The Best of Both Stock-Picking Worlds

02/22/2011 1:22 pm EST

Focus: STOCKS

Roy Ward

Chief Analyst, Cabot Benjamin Graham Value Investor

These attractively valued stocks have earned top grades from two reliable and conservative rating systems, writes J. Royden Ward, editor of Cabot Benjamin Graham Value Letter.

Value Line has been around for 80 years. The Value Line Timeliness Rank measures probable price performance during the next 6 to 12 months relative to the other 1,700 stocks covered. Value Line’s top 100 ranked stocks have risen 26.7% per year during the past 23 years. Stocks with strong buy ratings have a tendency to be moderate risk.

Standard & Poor’s is the oldest and probably most comprehensive investment service for common stocks. The S&P rating system ranks stocks according to their total return potential compared to the S&P 500 index. Stocks rated “strong buy” tend to be conservative.

If I am searching for low-risk stocks, I look for those that have high Standard & Poor’s and Value Line Timeliness ratings. My matching program recently turned up eight such names.

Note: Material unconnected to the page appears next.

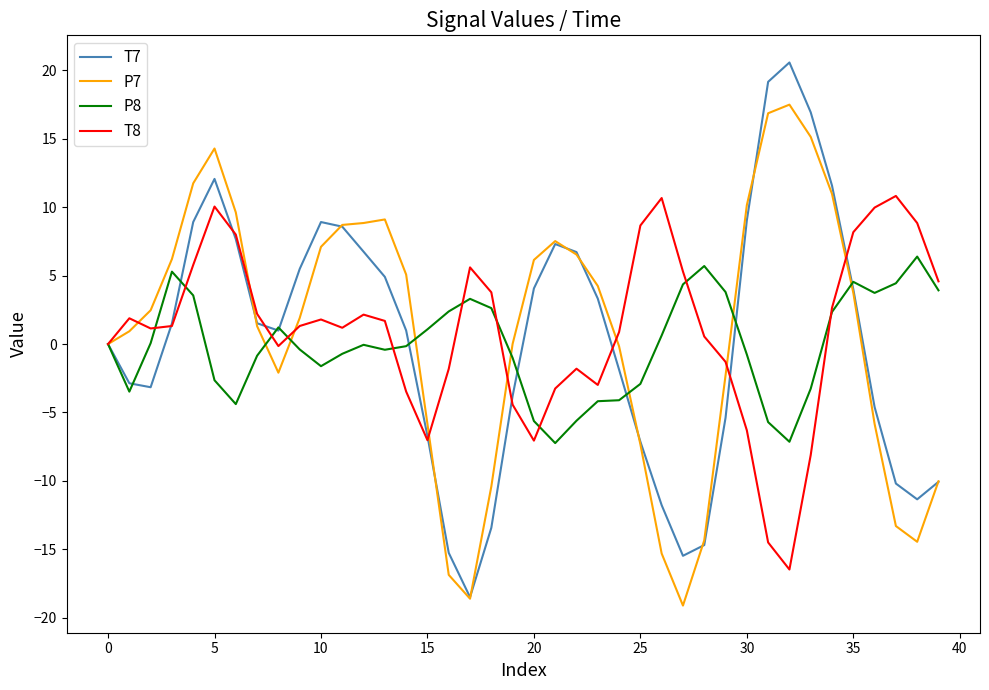

What is the highest value of the T8 series?

10.8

My past experience with this methodology has shown that these eight stocks will perform very well, on average, during the next 6 to 12 months. Included in the list were stalwarts Hewlett-Packard (NYSE: HPQ) and Wal-Mart (NYSE: WMT). Also included were Avnet (NYSE: AVT), Metro PCS Communications (NYSE: PCS) and TRW Automotive (NYSE: TRW), which are a tad more risky than HPQ and WMT, but look more attractive to me and are described below.

In Technology’s Trenches
Avnet is a distributor of electronic components, enterprise computer and storage products and embedded subsystems. The company resells electronic components, computer products and software to more than 300 manufacturers, sometimes with assembly or other value added by Avnet.

To retailers, Avnet markets and sells mid- to high-end servers, data storage, software and the services required to implement these products and solutions.

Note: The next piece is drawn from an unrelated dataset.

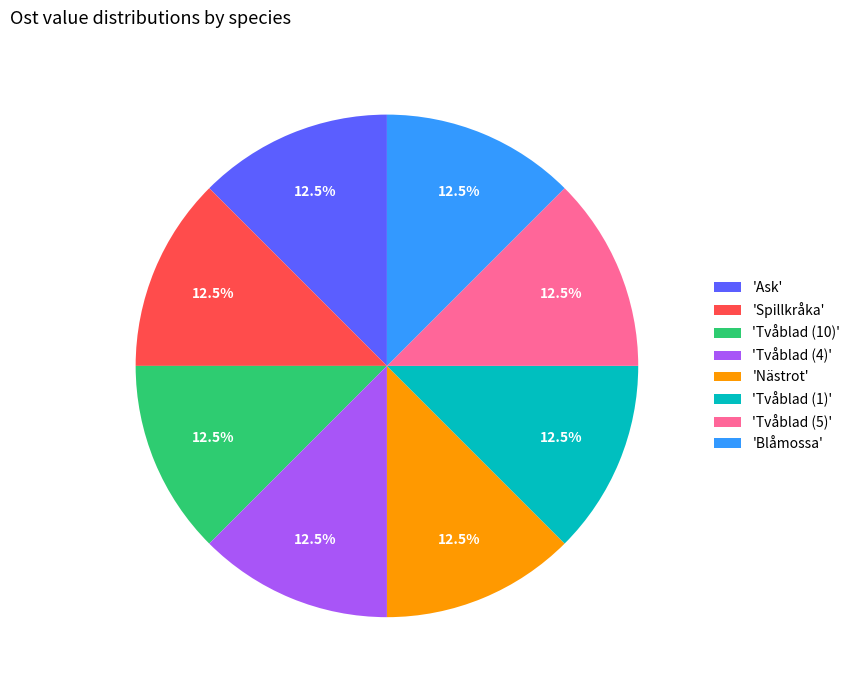

Combined, what portion of the pie is 'Tvåblad (4)' and 'Blåmossa'?

25.0%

Corporations are fueling demand for storage products and networking gear, as those companies upgrade their data centers to improve efficiency. Avnet’s recent purchase of Bell Microsystems will add substantial sales in 2011.

I expect 16% earnings per share growth during the next five years. At 9.3 times current earnings per share, AVT shares are a bargain. The company does not pay a dividend.

Flat Rate, Fat Profits
Metro PCS Communications is a wireless telecommunications provider. The company offers wireless broadband mobile services under the MetroPCS brand in selected metropolitan areas in the US over its own licensed networks or the networks of affiliates.

PCS provides a variety of wireless communications services to its subscribers without long-term contracts, but with paid-in-advance, flat-rate, unlimited usage plans that include all applicable taxes and regulatory fees in the monthly price. PCS’s unique plans are sold at a low monthly fee and are attracting many new customers at the expense of larger providers. The company has eight million subscribers.

Metro PCS’s aggressive marketing of flat-rate wireless plans with unlimited usage is winning new customers at a rapid rate. I forecast 24% earnings-per-share growth for the next five years or longer. At 17.2 times earnings, PCS shares are undervalued.

Buckle Your Seat Belts
TRW Automotive is a worldwide supplier of systems and components to automakers. Products include braking and steering systems, airbags and seat belts, and crash sensors.

TRW is aggressively expanding operations in Brazil and China to meet customer demand. Demand in the US is also picking up, and auto sales in Europe, where TRW has a large presence, should start to see improvement in the second half of 2011. I believe earnings per share will increase 19% per year during the next five years. At 10.4 times current earnings, TRW shares are a bargain.

[Ward’s Two Best Value Bets for 2011 have returned 14% and 23% so far this year—Editor.]